BLEU alternatives?

Bouncyknighter · February 19, 2023, 9:33pm

Hello,
Looking to validate my trained datasets. I have looked into BLEU but it seems like I have to pay for it. Are there any better alternatives around?
Thanks

SamuelLacombe · February 20, 2023, 3:07am

Hello,

None is perfect, but here few of them:

WER
RED
METEOR

Personally, I like to look at BLEU and WER score.

WER stand for Word rate error and contrary to the other metrics it’s not using ngrams, so it does bring a different insights.

anderleich · February 20, 2023, 12:22pm

I would suggest having a look at this:

Results of WMT22 Metrics Shared Task: Stop Using BLEU – Neural Metrics Are Better and More Robust

I personally use chrF++ and COMET. Additionally BLEU for comparison with other methods.

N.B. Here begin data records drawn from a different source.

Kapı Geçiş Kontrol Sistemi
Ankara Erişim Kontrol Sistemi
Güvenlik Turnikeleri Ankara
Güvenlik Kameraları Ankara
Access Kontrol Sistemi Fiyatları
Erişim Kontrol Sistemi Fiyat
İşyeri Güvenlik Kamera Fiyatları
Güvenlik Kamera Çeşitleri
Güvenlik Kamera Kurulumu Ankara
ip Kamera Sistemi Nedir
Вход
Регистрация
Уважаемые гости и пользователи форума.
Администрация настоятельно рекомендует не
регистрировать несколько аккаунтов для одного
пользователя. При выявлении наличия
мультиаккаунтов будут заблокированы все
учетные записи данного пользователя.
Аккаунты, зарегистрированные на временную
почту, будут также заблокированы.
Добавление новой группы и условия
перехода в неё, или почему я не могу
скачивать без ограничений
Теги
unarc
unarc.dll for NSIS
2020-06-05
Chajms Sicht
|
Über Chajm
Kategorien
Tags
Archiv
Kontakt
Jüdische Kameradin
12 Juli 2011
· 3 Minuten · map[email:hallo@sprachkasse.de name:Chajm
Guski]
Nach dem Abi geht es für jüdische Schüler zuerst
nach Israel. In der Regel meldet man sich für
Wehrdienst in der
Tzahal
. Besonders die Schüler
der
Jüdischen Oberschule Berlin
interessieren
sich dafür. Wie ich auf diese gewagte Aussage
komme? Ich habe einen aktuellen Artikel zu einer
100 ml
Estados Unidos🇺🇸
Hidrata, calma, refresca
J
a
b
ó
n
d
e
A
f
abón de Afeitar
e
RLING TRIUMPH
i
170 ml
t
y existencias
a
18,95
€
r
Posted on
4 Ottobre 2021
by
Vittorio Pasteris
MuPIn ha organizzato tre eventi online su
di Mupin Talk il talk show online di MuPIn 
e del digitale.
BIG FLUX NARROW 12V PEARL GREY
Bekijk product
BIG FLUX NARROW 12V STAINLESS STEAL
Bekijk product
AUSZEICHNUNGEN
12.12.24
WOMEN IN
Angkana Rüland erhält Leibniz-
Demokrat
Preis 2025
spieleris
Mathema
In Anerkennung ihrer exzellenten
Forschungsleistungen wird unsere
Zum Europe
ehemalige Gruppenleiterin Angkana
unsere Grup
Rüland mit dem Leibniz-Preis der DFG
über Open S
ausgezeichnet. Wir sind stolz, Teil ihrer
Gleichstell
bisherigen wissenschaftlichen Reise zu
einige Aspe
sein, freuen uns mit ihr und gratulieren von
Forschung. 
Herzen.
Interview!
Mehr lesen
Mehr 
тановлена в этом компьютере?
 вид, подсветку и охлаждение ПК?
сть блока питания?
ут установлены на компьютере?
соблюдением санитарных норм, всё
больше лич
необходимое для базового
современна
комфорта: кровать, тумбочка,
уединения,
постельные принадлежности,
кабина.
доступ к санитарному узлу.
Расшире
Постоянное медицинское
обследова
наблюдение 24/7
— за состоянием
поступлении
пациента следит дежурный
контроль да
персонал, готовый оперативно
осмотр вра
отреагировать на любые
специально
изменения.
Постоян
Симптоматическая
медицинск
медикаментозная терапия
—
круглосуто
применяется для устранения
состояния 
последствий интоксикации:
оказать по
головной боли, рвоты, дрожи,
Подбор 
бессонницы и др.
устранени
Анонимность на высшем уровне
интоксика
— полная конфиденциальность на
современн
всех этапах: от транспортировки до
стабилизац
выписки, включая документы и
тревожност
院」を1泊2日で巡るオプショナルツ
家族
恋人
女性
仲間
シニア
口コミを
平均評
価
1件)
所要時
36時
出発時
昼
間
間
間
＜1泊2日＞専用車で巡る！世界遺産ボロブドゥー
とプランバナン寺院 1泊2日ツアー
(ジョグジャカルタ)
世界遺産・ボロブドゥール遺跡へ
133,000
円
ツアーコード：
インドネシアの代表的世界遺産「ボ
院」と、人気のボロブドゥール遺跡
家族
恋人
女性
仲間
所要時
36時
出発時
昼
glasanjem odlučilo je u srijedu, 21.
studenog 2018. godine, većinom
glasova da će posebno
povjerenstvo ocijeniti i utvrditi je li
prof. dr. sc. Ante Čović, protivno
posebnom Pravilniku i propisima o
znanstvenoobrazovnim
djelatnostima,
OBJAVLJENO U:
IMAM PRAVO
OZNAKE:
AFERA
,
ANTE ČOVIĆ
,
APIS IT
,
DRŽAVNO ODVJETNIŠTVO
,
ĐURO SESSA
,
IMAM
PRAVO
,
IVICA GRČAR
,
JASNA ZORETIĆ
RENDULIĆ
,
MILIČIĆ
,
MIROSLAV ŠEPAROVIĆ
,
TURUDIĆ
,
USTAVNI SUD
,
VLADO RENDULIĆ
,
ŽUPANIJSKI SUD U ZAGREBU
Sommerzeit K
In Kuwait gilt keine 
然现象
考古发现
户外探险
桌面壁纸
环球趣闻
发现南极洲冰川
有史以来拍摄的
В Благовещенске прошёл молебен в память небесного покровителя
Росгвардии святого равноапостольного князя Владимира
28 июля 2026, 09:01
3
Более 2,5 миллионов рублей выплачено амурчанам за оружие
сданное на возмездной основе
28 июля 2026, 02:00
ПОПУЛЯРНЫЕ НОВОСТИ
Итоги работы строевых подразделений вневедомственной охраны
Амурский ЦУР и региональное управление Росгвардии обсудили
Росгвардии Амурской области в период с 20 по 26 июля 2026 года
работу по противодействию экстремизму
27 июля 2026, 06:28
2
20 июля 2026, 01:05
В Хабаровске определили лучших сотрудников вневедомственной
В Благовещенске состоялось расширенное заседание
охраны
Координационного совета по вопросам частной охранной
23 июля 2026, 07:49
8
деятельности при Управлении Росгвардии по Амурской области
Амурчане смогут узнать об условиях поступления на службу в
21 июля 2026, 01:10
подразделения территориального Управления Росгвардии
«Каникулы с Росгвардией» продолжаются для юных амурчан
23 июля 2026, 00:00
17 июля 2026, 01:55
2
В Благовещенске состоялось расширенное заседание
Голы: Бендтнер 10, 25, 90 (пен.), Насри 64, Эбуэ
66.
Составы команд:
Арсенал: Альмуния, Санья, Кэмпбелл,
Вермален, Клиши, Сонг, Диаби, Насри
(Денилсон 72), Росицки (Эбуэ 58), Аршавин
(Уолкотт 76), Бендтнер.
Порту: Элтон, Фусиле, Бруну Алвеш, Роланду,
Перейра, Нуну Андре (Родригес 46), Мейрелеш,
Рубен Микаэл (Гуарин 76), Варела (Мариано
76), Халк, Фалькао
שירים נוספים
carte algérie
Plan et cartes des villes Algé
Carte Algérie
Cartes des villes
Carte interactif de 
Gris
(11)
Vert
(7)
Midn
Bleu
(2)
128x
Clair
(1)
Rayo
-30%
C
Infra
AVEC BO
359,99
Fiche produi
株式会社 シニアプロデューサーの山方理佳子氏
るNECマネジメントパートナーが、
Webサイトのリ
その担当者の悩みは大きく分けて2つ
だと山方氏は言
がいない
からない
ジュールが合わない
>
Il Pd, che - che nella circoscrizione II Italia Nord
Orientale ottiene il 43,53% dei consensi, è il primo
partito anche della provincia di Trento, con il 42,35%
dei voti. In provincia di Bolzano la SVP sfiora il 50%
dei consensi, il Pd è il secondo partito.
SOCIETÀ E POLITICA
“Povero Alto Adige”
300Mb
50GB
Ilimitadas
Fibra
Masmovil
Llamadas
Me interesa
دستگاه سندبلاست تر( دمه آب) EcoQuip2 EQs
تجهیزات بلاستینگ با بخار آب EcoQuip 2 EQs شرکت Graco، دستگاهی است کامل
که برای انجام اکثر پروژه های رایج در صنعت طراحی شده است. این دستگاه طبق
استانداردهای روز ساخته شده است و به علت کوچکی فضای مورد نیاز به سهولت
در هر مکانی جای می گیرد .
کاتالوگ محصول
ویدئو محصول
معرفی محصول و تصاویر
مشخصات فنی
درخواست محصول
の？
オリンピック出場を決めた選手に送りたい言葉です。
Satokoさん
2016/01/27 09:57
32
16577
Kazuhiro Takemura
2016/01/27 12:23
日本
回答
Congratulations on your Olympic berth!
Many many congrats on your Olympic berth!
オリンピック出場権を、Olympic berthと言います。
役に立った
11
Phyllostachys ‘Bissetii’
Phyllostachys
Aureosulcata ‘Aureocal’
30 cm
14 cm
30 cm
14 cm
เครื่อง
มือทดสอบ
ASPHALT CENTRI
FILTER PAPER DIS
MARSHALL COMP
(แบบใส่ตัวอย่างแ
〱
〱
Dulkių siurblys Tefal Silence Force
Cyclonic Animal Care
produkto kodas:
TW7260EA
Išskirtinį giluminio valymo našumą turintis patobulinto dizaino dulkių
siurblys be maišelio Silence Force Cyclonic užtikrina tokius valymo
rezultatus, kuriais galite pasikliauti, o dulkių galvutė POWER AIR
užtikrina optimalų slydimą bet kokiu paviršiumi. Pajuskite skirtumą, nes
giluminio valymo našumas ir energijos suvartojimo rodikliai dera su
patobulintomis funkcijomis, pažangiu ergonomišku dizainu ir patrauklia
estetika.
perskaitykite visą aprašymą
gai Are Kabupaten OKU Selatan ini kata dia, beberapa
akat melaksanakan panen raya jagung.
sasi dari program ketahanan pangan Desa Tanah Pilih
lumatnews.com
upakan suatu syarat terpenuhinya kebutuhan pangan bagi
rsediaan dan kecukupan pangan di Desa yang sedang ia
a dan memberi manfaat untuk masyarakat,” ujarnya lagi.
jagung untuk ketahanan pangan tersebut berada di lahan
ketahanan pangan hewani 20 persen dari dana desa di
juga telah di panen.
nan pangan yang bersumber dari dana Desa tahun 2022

SamuelLacombe · February 20, 2023, 7:54pm

If i can had some insight… Depending what you are trying to achieve you might choose a different Score.

If you’r trying to see if a certain translation match the style of your current text and not so much focus on the meaning. BLEU Score will be better in that case.

If you want to create a model which is generic and not custom to a specific translator style then BLEU is for sure not the best way to go.